I did become a father a few years later. In fact, this year marks the 25th anniversary of that milestone. But becoming a parent didn't make me want the government to restrict the world for my children; it made me realize how vital it was that they be allowed to inhabit it freely. Rather than make me doubt whether young people had free speech rights worth protecting, it made me feel even more strongly that they did.
Parenthood, even in the earliest days, made it clear to me that my children were not mere balls of clay for me to mold. They were, and are, their own people. They are individual human beings with their own burgeoning interests, their own voices, and also their own rights and intellectual self-determination. As a new parent, I felt an even greater obligation to advocate for my and all young people’s rights, not to empower the state to restrict them. This feeling only got stronger as my child, and then children, grew older.
We are currently witnessing a massive, international rush to age-gate the internet. Since Australia banned young people from accessing social media late last year, Malaysia, Indonesia, Brazil, Canada, the UK, and lawmakers across the EU have all announced or enacted similar proposals. Over half of the US—from conservative legislatures to traditionally progressive states—has already moved toward requiring age verification for often broadly defined sexual content or outright banning social media access for minors. But in this haste to "protect" children, we are fundamentally mischaracterizing who young people are and what speech rights they have.
I fear the danger here is that the national and international conversation has skipped a vital step. We have moved directly to "How can we implement age-gating while protecting privacy?" without properly considering, "Should we be doing this at all?"
I am not denying the fear and concerns that many parents have about their children using social media and other online services too much, and their desire for help. In my own home, there were plenty of times I disagreed with my children’s choices or worried about the media they consumed, and how much they consumed it. We talked about those things deeply, and often. We talked a lot about how to navigate this complex world, both online and off. We considered the available access-limiting tools and whether to take on the burden of setting them up. Yet never once did I want the state to step in and make those decisions for us.

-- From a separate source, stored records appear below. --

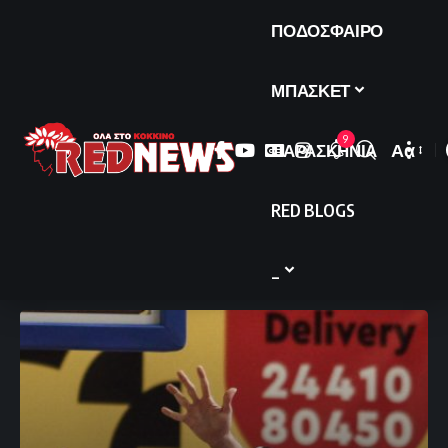
ΠΟΔΟΣΦΑΙΡΟ
ΜΠΑΣΚΕΤ
9
ΠΑΡΑΣΚΗΝΙΑ
Αα
Font
Resize
RED BLOGS
_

We must resist the urge to solve complex sociological problems like children’s safety or mental health with blunt-force censorship. There is not likely a single solution for all online harms to young people – we should address criminal law concerns like predation far differently than we should address concerns about harmful speech or habit-forming use. Age-gating simply and bluntly cuts young people off from the online world, and in doing so, the offline world as well.
And it lacks the precision that freedom of speech requires when we seek to address harmful effects of speech. International human rights law recognizes that young people have the right to speak and access information, as well as to “participate freely in cultural life and the arts.” US law has similarly acknowledged the rights of young people. In the landmark 2011 Supreme Court case Brown v. Entertainment Merchants Association, which addressed a law that placed age restrictions on violent video games, the Court was clear: "Minors are entitled to a significant measure of First Amendment protection, and only in relatively narrow and well-defined circumstances may government bar public dissemination of protected materials to them." The Court later specifically applied that right to the use of social media.
And mandated age gates create risks for all of us, adults and young people alike, by creating a surveillance infrastructure that endangers the privacy of all users. Age verification threatens the anonymity of even adult users, a limitation that tends historically to affect the most vulnerable among us most severely. By forcing every user to verify their identity to access broad swaths of the internet, we aren't protecting kids; we are surveilling everyone and infantilizing the next generation of voters, activists, and thinkers. We are telling young people that their curiosity is a liability and their autonomy is a myth.
As I celebrate 25 years of parenthood (happy birthday, kid!), I am more convinced than ever that an important part of protecting our children is to respect and advocate for their rights. We should be teaching them how to use their voices, not cutting them off from online communities and information. The momentum for age-gating may be strong, but the First Amendment was designed specifically to withstand the winds of popular panic. I will keep trying to defend it.